UFC 229 was the equivalent of Hollywood’s blockbuster film of the year. Early reports on pay-per-view was a whopping 2.4 million buys, which would make it the UFC record by a wide margin, putting it just below Floyd Mayweather vs. Manny Pacquiao; Mayweather vs. McGregor and Mayweather vs. Oscar De La Hoya on the all-time combat sports list.

These numbers came in part because the return of McGregor after a nearly two-year absence from the cage was going to be a draw regardless, but in bigger part because WME specifically marketed the fight around the grudge between McGregor and Nurmagomedov, incorporating footage of McGregor’s criminal attack into the hype.

And controversy rarely hurts the fight business. Consider that Mayweather vs. Pacquiao did 4.6 million pay-per-view buys in 2015 after he was jailed for violence against women. Mike Tyson’s biggest events came after he served time for rape, and he cracked nearly 2 million sales for his fight with Lennox Lewis years after he bit Evander Holyfield’s ear in the ring.

With the heat between Nurmagomedov and McGregor seeming to reach the Biggie vs.
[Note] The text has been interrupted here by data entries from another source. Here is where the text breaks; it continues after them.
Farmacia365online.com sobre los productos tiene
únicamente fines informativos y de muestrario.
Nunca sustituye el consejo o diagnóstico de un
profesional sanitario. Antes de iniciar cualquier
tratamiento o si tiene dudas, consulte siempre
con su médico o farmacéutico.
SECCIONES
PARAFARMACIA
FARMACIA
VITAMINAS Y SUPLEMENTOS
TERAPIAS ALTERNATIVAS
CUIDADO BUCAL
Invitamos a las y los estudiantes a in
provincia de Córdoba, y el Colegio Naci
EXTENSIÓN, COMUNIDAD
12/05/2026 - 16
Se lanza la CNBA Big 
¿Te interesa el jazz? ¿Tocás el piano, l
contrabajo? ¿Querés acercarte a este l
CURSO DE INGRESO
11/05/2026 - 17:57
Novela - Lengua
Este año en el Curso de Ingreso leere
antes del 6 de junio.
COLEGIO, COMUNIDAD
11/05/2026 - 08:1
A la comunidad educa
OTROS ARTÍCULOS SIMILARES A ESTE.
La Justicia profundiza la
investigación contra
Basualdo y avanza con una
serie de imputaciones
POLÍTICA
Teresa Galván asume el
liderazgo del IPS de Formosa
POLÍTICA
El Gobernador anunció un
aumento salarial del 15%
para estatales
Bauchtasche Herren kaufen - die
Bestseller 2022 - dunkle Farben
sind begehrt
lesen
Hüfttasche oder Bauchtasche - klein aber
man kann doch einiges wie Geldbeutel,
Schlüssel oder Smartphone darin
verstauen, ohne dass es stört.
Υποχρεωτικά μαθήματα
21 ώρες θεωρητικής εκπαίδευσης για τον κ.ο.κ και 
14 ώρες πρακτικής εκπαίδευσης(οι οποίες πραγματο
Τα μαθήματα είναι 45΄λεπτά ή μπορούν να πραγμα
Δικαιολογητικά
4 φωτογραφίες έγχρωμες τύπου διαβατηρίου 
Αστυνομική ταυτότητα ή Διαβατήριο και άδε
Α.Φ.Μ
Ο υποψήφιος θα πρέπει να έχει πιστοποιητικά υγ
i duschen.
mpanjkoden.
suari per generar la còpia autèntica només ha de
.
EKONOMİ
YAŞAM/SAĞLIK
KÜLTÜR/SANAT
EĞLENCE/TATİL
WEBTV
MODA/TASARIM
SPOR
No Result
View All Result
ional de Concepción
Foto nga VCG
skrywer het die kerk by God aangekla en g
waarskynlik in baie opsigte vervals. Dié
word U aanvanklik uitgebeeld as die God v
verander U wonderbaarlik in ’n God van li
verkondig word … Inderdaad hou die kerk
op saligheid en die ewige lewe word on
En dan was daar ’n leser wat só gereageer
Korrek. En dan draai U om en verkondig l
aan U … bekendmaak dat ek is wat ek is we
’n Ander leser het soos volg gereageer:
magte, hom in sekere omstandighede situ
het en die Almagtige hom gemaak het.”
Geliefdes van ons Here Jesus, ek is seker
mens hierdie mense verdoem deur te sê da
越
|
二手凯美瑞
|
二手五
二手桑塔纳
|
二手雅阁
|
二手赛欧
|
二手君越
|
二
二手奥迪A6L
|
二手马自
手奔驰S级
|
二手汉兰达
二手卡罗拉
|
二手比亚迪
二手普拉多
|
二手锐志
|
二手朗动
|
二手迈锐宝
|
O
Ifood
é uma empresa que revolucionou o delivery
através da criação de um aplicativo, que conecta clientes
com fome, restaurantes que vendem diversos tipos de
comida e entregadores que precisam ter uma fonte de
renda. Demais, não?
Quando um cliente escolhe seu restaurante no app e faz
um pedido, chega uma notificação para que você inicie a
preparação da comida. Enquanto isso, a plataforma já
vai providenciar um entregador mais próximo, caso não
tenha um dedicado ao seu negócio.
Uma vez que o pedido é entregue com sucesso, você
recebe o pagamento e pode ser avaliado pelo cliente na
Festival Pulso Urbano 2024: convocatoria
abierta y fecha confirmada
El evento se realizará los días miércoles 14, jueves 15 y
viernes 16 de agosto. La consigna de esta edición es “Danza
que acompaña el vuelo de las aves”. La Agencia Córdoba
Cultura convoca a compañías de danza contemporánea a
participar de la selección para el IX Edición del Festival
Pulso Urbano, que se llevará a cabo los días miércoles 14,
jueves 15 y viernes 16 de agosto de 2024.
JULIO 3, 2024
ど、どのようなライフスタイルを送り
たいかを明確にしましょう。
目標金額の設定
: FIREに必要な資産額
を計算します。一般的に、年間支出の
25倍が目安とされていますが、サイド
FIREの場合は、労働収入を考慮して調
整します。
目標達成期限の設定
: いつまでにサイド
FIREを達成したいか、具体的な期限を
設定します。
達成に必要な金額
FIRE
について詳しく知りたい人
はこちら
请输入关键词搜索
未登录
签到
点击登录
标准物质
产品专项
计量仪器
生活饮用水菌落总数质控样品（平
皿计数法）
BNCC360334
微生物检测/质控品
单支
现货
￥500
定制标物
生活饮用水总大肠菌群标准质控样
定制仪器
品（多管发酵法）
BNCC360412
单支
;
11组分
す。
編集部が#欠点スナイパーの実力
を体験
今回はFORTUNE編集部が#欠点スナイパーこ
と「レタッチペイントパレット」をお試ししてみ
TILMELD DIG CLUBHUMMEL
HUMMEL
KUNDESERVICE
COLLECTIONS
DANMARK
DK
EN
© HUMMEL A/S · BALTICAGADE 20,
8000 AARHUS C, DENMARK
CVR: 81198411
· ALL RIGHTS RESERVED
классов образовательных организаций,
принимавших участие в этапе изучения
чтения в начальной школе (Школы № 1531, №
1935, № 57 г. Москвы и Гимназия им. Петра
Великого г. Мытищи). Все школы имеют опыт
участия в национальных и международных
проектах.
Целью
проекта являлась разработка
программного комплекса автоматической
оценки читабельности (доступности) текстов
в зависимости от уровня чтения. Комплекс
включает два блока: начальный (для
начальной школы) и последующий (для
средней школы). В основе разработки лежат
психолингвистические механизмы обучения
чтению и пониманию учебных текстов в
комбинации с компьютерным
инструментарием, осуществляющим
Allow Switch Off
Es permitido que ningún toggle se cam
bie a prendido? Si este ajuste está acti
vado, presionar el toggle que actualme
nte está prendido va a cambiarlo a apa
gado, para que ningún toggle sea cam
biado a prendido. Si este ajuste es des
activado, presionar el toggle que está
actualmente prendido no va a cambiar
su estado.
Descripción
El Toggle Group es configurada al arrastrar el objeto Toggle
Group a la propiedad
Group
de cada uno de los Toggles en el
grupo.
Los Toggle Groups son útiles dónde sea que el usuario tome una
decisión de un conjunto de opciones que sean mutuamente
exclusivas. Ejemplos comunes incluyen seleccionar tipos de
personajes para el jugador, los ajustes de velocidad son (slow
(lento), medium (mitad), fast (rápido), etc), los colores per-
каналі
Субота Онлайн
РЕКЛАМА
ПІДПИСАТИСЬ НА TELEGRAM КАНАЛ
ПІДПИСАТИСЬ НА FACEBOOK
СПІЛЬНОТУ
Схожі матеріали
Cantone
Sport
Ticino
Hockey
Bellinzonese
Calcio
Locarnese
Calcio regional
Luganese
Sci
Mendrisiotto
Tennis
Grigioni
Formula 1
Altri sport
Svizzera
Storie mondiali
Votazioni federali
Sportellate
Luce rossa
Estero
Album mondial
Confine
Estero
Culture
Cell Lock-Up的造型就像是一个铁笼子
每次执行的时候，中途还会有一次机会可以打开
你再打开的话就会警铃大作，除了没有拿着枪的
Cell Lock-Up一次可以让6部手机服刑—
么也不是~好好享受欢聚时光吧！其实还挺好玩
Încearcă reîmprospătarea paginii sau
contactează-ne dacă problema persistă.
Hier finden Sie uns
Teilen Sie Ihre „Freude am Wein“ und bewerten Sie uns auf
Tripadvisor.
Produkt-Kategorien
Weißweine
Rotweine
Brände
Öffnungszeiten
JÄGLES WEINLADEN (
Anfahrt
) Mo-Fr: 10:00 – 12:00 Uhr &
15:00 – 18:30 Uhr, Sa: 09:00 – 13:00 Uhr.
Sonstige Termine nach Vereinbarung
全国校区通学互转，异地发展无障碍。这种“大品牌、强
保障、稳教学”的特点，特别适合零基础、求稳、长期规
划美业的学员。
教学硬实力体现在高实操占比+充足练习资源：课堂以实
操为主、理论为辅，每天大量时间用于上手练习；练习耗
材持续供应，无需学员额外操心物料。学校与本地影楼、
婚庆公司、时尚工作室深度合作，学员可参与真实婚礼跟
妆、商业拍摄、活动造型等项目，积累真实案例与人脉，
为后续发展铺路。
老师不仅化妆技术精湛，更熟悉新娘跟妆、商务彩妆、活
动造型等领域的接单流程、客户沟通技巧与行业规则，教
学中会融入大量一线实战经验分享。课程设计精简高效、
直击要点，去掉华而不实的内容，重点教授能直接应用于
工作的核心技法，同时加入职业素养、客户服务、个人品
Tupac stratosphere, it would seem wise for WME to let things cool off awhile.

And yet, WME only needs one or two equivalents of a Hollywood blockbuster film per year to keep this machine moving. So, regardless of the protestations of a former special-treatment UFC star, it almost seems inevitable that as long as the general public continues to devour all things Nurmagomedov and McGregor, somewhere down the road, we’re going to get the sequel, and it’s going to incorporate the footage from UFC 229.